Los narcocultivos aumentaron un 3,5 % en Colombia durante 2024 en comparación con el año anterior, según el informe anual de Naciones Unidas publicado este jueves. El incremento se registra en el país que produce más cocaína en el mundo y ocurre en un contexto marcado por el fortalecimiento de los grupos ilegales financiados principalmente por el narcotráfico.
De acuerdo con el documento, elaborado conjuntamente por Naciones Unidas y el Ministerio de Justicia de Colombia, en 2024 se identificaron 261.000 hectáreas cultivadas con hoja de coca, materia prima utilizada para la producción de cocaína. En 2023, la cifra alcanzó las 253.000 hectáreas.
El informe señala que el aumento de los cultivos coincide con un mayor poder de los grupos armados ilegales, que se financian mediante actividades relacionadas con el narcotráfico y mantienen presencia en diversas zonas del país.
Durante su mandato, el presidente saliente Gustavo Petro intentó negociar acuerdos de paz con grupos vinculados al narcotráfico. Sin embargo, según expertos citados en el contexto del informe, estas organizaciones aprovecharon los diálogos para ampliar su control territorial y fortalecer sus estructuras.
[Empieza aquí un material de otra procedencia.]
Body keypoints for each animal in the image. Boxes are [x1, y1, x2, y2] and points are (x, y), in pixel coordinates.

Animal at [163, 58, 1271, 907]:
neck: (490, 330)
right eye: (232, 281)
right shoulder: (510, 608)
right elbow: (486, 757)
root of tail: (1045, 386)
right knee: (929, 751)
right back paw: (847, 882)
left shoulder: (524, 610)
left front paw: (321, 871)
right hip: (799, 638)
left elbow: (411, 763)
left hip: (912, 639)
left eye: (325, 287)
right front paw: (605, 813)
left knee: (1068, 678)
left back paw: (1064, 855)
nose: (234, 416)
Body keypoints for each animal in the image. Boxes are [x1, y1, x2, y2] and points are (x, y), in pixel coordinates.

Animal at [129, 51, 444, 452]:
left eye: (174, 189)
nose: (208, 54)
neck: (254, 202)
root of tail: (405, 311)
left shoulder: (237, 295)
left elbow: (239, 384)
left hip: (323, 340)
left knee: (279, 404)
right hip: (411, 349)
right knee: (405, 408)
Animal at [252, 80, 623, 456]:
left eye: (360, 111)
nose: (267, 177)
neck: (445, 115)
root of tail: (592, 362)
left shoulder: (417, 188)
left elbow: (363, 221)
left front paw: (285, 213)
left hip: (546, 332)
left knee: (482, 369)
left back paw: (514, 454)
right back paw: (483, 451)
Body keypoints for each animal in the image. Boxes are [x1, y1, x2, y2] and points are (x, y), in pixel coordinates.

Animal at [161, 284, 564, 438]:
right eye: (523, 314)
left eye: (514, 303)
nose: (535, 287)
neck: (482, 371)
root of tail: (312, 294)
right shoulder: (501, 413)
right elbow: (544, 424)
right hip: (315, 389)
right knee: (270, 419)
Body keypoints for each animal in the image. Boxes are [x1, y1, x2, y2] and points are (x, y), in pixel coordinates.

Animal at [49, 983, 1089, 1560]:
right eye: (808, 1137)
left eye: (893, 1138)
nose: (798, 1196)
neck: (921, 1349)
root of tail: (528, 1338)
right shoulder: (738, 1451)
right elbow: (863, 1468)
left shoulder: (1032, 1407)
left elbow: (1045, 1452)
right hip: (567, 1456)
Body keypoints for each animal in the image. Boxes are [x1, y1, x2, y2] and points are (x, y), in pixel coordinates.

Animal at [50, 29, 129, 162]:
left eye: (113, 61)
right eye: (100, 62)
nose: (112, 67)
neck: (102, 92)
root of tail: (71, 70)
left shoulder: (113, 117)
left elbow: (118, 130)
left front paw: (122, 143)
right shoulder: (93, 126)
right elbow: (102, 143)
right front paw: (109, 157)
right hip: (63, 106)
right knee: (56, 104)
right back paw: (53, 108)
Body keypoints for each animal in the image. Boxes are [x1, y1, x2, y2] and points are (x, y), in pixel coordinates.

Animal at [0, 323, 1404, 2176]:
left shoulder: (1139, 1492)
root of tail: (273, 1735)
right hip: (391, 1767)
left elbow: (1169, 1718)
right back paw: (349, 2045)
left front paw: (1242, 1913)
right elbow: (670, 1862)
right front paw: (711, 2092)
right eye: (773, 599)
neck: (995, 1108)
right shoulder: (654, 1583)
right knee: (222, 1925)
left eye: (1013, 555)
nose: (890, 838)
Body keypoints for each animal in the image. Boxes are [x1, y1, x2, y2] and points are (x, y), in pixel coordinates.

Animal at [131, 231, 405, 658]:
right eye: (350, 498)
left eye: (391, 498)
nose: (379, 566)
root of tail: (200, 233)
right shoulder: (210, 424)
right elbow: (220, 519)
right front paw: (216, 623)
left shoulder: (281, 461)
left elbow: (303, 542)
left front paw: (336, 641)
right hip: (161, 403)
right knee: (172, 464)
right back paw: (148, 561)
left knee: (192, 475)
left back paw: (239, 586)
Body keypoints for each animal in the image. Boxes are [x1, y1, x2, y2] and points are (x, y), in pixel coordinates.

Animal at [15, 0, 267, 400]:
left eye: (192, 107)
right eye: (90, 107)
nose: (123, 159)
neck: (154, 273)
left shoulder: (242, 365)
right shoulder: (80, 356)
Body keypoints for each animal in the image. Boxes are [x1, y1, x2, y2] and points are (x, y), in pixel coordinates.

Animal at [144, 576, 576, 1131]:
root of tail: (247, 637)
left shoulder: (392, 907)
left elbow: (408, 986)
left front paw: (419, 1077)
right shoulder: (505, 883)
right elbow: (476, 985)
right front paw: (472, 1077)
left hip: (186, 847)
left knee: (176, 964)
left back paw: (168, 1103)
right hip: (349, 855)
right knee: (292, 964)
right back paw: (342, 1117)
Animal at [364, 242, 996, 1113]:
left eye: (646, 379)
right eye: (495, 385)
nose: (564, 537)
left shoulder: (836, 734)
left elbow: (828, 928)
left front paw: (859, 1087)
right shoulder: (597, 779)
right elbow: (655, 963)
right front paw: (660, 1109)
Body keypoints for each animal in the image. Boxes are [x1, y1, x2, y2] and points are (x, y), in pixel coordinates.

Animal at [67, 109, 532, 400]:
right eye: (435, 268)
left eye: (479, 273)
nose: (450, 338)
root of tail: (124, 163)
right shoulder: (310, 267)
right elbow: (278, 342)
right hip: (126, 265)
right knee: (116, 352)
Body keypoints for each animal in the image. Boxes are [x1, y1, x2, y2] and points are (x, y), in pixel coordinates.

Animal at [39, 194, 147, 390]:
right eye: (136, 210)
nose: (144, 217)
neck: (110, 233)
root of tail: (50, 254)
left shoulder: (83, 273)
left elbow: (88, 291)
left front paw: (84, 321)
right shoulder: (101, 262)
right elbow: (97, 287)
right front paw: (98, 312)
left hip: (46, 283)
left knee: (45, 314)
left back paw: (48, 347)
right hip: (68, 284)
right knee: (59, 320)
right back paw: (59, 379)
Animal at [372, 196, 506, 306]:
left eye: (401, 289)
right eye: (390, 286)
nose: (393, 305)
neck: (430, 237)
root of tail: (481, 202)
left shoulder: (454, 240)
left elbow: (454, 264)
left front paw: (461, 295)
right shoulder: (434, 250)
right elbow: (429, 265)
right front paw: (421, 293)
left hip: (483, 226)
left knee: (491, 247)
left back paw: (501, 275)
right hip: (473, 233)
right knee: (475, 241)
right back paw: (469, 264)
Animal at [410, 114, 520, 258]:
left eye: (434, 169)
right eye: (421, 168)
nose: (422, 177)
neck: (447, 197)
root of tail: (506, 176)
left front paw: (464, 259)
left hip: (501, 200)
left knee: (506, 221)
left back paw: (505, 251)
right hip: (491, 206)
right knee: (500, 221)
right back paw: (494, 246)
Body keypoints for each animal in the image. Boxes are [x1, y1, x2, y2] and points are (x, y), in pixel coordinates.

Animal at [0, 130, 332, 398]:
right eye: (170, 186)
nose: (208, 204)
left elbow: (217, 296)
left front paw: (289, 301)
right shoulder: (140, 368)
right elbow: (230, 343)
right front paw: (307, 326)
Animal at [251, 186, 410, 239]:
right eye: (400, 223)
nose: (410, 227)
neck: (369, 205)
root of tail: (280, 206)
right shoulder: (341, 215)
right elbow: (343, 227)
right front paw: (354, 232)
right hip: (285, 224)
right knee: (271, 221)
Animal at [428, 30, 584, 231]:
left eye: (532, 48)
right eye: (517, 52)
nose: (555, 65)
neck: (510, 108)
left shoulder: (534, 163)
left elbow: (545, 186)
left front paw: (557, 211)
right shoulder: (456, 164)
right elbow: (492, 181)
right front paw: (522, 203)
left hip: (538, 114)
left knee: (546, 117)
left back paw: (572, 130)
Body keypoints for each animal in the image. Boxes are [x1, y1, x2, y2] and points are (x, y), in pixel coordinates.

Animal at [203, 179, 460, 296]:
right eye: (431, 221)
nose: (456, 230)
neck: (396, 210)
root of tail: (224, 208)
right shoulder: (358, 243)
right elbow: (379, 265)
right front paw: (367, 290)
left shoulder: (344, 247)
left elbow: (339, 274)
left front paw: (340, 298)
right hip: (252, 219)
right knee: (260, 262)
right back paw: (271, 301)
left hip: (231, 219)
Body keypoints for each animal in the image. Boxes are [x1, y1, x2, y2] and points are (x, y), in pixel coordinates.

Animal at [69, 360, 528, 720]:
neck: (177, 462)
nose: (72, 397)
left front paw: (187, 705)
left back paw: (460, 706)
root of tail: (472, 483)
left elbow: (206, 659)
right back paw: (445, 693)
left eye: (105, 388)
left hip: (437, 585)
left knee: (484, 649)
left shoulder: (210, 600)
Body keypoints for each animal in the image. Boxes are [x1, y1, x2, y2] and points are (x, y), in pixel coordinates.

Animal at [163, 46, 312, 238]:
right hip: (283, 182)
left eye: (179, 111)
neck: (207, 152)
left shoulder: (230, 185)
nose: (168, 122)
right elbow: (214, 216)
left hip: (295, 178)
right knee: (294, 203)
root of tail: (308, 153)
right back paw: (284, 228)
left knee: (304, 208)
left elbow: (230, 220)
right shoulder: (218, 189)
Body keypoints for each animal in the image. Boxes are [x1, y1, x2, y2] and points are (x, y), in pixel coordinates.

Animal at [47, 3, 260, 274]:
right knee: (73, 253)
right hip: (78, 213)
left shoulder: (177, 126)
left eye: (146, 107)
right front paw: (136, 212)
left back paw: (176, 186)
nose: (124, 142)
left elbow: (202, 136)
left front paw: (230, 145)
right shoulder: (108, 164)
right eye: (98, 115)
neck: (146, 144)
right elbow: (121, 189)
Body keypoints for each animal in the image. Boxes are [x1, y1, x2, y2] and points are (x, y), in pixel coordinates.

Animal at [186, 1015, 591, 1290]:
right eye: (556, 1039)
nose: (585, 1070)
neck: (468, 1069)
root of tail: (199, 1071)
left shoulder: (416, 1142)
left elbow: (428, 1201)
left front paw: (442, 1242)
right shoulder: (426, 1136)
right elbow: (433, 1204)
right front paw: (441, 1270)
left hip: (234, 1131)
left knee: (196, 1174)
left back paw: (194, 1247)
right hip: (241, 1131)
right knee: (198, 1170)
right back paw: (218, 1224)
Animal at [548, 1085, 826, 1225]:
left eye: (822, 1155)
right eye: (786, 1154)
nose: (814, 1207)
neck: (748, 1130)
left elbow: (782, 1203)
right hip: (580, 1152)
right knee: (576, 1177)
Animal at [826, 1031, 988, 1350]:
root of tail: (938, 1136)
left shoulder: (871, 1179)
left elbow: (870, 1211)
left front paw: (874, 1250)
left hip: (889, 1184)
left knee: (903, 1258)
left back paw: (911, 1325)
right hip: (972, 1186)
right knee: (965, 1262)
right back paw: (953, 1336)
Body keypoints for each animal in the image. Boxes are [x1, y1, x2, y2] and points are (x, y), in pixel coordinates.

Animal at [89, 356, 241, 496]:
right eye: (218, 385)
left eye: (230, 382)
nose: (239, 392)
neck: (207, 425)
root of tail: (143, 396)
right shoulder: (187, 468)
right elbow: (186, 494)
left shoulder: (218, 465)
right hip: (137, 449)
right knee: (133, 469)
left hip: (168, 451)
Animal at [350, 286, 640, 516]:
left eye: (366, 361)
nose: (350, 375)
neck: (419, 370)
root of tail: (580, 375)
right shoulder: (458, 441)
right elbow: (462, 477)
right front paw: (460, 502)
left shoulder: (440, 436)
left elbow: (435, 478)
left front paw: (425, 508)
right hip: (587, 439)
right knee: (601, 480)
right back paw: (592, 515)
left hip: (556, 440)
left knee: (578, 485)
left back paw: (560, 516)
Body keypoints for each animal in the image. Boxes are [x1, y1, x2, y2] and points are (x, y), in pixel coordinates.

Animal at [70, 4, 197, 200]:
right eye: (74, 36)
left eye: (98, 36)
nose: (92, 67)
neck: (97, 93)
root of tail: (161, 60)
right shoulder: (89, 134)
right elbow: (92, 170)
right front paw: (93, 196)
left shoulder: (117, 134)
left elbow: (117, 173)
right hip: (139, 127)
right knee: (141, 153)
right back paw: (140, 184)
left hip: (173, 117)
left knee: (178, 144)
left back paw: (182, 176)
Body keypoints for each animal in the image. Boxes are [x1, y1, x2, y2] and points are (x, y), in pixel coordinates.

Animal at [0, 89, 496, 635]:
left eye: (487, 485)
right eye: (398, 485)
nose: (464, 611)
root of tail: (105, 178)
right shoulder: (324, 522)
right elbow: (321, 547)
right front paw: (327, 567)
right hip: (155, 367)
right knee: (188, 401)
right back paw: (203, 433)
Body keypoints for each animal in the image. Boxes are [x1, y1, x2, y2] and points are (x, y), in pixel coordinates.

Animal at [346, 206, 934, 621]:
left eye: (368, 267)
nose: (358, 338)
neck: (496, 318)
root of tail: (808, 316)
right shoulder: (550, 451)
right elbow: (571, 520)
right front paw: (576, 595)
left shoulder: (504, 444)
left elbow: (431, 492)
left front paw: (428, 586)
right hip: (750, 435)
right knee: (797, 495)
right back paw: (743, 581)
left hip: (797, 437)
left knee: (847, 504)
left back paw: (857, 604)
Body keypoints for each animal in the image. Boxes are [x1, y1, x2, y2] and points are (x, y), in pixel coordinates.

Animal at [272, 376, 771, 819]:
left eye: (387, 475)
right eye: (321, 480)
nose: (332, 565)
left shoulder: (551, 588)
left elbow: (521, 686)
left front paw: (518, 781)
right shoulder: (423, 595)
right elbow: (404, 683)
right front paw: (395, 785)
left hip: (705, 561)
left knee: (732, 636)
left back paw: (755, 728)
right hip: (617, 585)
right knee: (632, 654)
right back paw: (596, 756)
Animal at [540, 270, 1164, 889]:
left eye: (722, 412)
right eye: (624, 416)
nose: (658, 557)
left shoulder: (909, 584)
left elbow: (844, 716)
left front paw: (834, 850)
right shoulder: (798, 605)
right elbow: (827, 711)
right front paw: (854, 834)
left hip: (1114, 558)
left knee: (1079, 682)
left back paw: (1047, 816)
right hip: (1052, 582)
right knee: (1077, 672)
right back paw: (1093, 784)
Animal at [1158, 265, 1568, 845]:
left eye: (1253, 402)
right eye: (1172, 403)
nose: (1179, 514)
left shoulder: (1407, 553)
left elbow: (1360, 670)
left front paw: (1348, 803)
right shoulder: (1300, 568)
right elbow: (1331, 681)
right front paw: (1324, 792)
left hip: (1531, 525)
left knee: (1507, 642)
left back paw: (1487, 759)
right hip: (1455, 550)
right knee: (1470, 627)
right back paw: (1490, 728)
El documento también revela una mayor tecnificación en las redes de producción de cocaína. Un análisis realizado por la Policía sobre muestras decomisadas en puntos de fabricación determinó que la droga presenta una pureza promedio superior al 92 % antes de ingresar a la cadena de tráfico.
Asimismo, el informe identifica una nueva modalidad utilizada por las organizaciones criminales, consistente en la exportación de subproductos como la pasta base de cocaína para que el refinamiento final se realice directamente en los países de destino.
La publicación no incluyó la cifra de producción de cocaína debido a desacuerdos entre el gobierno colombiano y Naciones Unidas. Ambas partes acordaron revisar la metodología empleada antes de divulgar ese indicador.
Luego de que Estados Unidos retirara a Colombia la certificación de país aliado en la lucha contra las drogas el año pasado, Gustavo Petro cuestionó la medición realizada por el organismo internacional y aseguró que los cálculos eran incorrectos.
El informe también detalla que más del 53 % de las áreas cultivadas con coca se encuentran en zonas remotas habitadas por comunidades indígenas, campesinas y afrodescendientes, así como dentro de parques naturales.
Los narcocultivos y la producción de cocaína figuran entre los principales desafíos que enfrentará el presidente electo Abelardo de la Espriella, quien ha prometido fumigar los sembradíos con apoyo de Estados Unidos.